● **Task goal**
Transcribe nothing but the lines from the one with "Now the bundle" to the end of the entries, both included, keeping each exact and leaving every picture out.

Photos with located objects
=-=-=

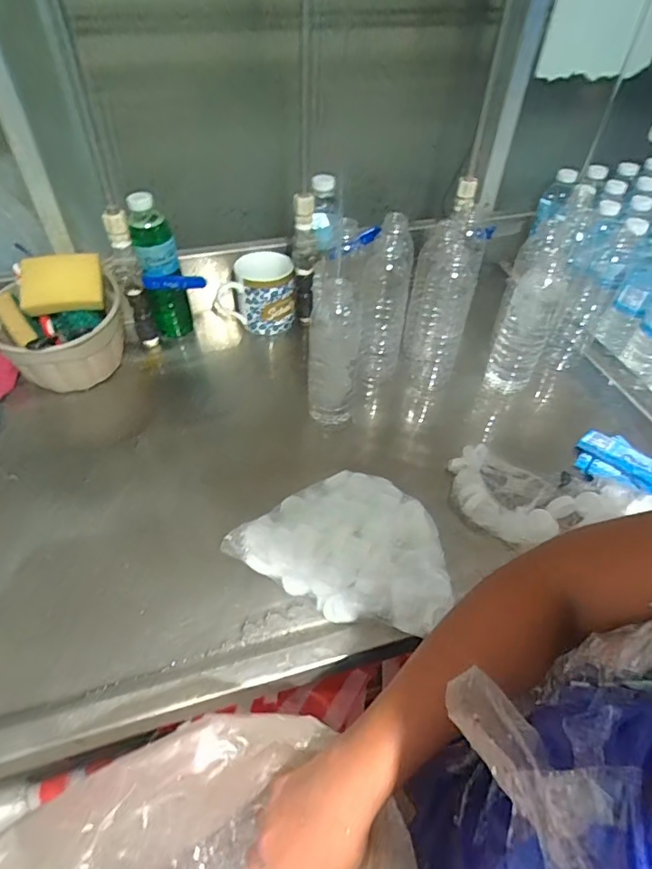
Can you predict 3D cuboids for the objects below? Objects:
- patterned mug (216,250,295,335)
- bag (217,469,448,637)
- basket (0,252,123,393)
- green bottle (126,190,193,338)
[{"bbox_3d":[-0.109,-0.222,0.792,0.118,0.099,0.079,-6,48,-8],"label":"patterned mug"},{"bbox_3d":[0.028,0.117,0.530,0.207,0.062,0.148,23,51,17],"label":"bag"},{"bbox_3d":[-0.363,-0.147,0.691,0.172,0.129,0.146,-23,53,-21],"label":"basket"},{"bbox_3d":[-0.243,-0.249,0.750,0.058,0.207,0.067,-8,49,-9],"label":"green bottle"}]

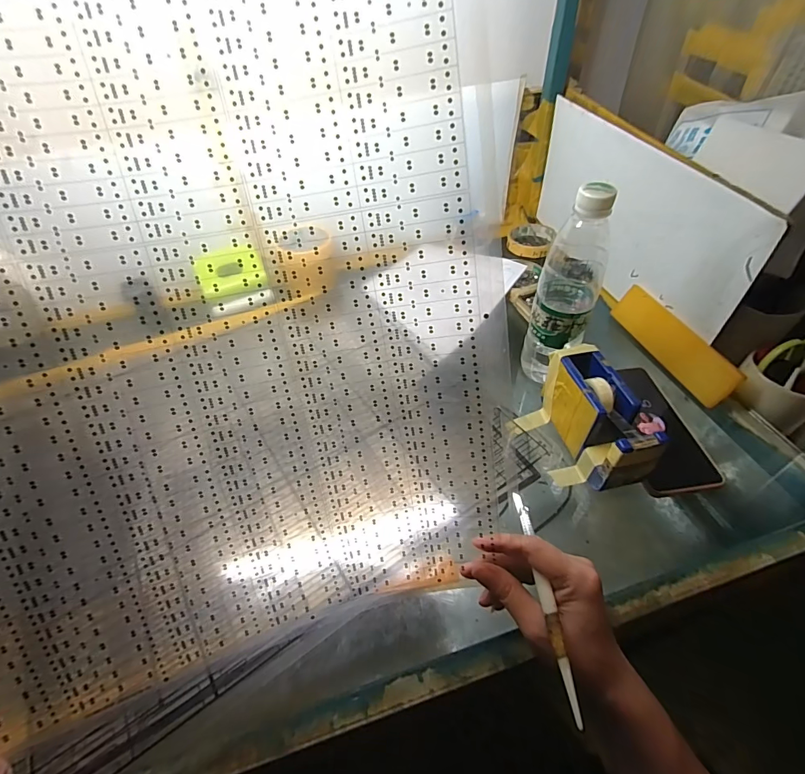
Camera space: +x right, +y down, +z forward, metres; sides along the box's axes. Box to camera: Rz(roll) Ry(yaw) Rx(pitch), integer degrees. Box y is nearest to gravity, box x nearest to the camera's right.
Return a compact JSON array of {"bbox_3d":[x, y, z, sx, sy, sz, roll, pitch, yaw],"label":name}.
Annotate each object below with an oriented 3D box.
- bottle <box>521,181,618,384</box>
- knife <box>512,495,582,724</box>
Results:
[{"bbox_3d":[0.177,-0.101,0.445,0.062,0.224,0.065,13,49,16],"label":"bottle"},{"bbox_3d":[0.102,0.149,0.298,0.008,0.008,0.153,-4,50,0],"label":"knife"}]

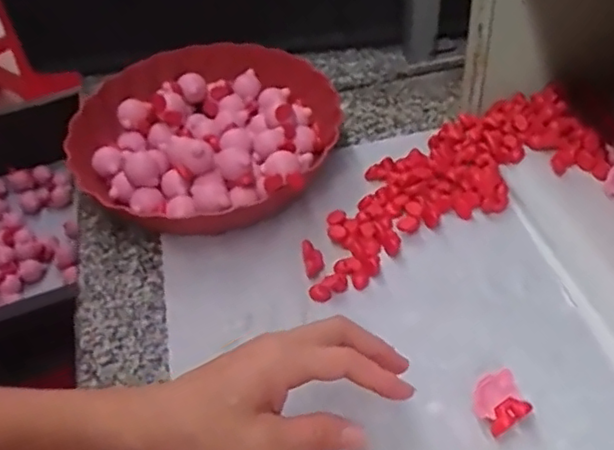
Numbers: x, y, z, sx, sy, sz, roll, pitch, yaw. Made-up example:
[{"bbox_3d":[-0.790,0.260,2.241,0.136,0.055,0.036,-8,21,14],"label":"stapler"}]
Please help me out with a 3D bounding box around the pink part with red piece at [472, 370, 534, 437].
[{"bbox_3d":[0.125,0.116,0.410,0.037,0.016,0.032,-28,49,-19],"label":"pink part with red piece"}]

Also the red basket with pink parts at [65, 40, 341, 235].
[{"bbox_3d":[-0.094,-0.084,0.595,0.237,0.061,0.236,-4,46,4],"label":"red basket with pink parts"}]

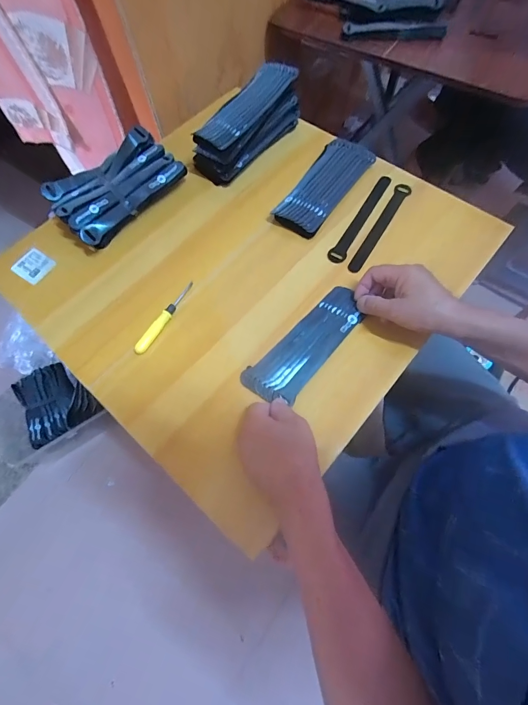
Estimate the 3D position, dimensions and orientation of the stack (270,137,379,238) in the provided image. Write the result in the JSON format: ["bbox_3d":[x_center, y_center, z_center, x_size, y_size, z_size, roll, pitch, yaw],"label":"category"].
[{"bbox_3d":[0.096,-0.273,0.548,0.081,0.019,0.198,31,72,15],"label":"stack"}]

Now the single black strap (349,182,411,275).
[{"bbox_3d":[0.182,-0.196,0.526,0.024,0.010,0.190,28,71,14],"label":"single black strap"}]

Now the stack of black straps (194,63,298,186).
[{"bbox_3d":[-0.035,-0.388,0.571,0.088,0.082,0.202,39,74,17],"label":"stack of black straps"}]

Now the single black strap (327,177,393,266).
[{"bbox_3d":[0.153,-0.213,0.535,0.024,0.010,0.189,28,71,14],"label":"single black strap"}]

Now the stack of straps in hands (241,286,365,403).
[{"bbox_3d":[0.060,-0.011,0.456,0.067,0.011,0.193,41,76,17],"label":"stack of straps in hands"}]

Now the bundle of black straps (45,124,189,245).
[{"bbox_3d":[-0.234,-0.268,0.539,0.201,0.052,0.128,-40,71,-14],"label":"bundle of black straps"}]

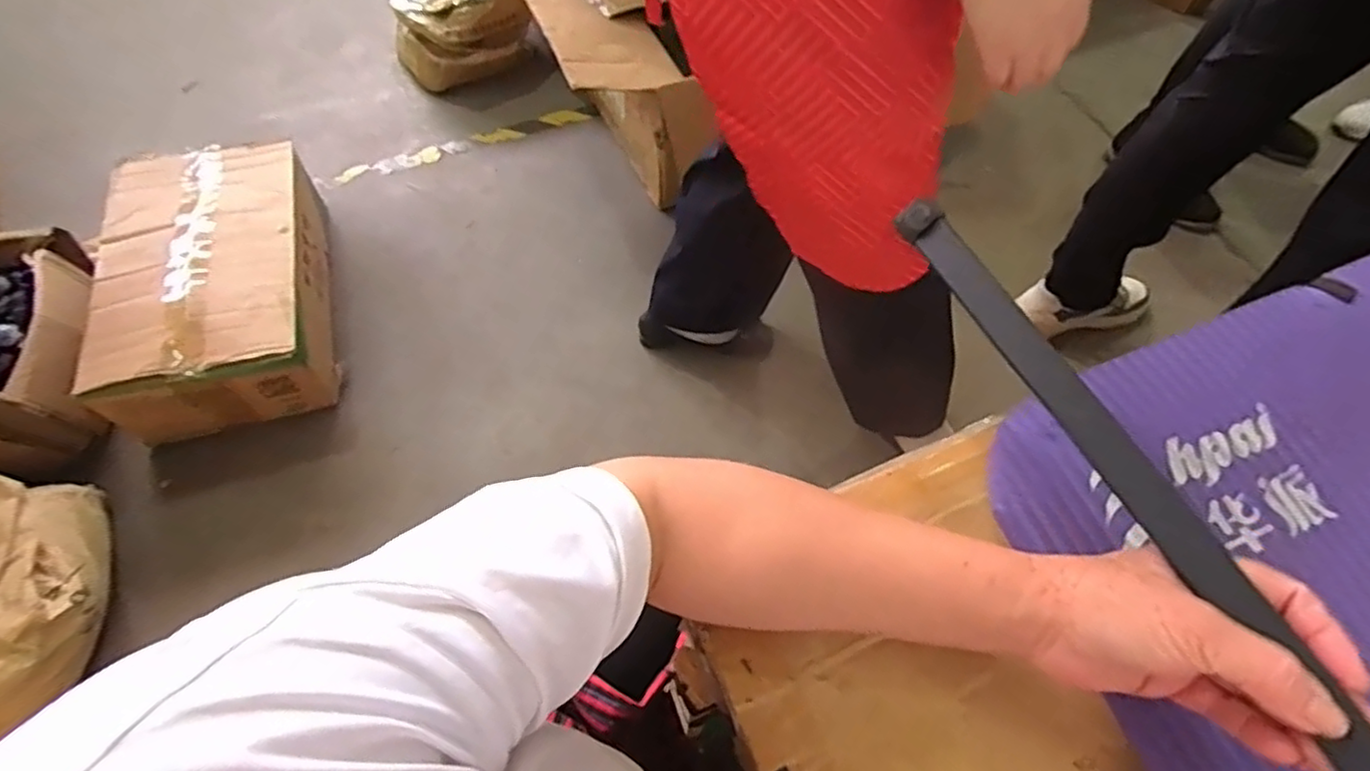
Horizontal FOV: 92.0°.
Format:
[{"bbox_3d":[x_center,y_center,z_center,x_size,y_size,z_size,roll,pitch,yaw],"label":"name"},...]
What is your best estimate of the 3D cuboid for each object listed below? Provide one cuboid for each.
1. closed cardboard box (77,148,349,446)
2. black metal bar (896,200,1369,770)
[{"bbox_3d":[-0.791,-0.177,1.121,0.304,0.178,0.495,-15,61,-9],"label":"closed cardboard box"},{"bbox_3d":[0.197,0.038,0.295,0.020,0.006,0.325,-37,66,17],"label":"black metal bar"}]

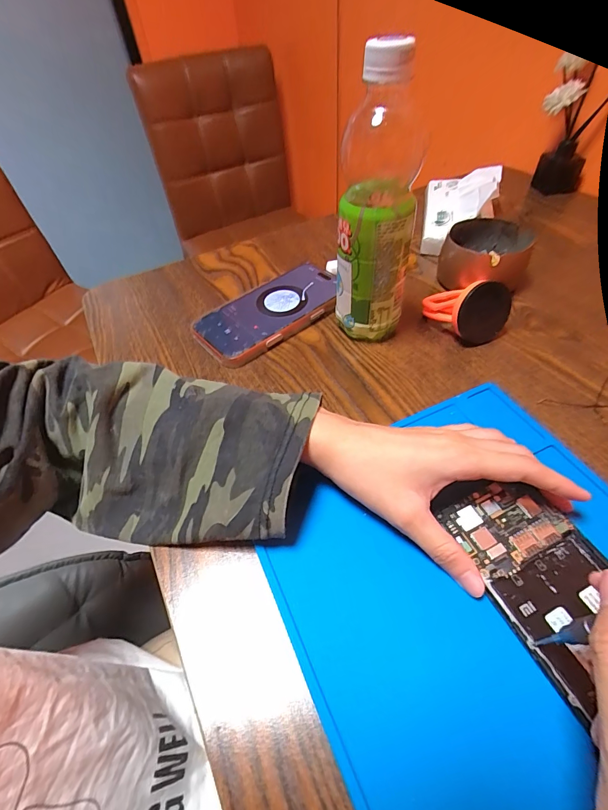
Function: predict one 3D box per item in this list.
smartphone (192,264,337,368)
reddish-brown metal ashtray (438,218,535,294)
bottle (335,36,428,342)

=-=-=

● **Result of this task**
Now the bundle of black straps (45,124,189,245).
[{"bbox_3d":[-0.234,-0.268,0.539,0.201,0.052,0.128,-40,71,-14],"label":"bundle of black straps"}]

Horizontal FOV: 92.0°.
Format:
[{"bbox_3d":[x_center,y_center,z_center,x_size,y_size,z_size,roll,pitch,yaw],"label":"name"},...]
What is your best estimate of the 3D cuboid for each object listed below? Provide one cuboid for each.
1. closed cardboard box (77,148,349,446)
2. black metal bar (896,200,1369,770)
[{"bbox_3d":[-0.791,-0.177,1.121,0.304,0.178,0.495,-15,61,-9],"label":"closed cardboard box"},{"bbox_3d":[0.197,0.038,0.295,0.020,0.006,0.325,-37,66,17],"label":"black metal bar"}]

Function: predict one 3D box per item in this list.
smartphone (192,264,337,368)
reddish-brown metal ashtray (438,218,535,294)
bottle (335,36,428,342)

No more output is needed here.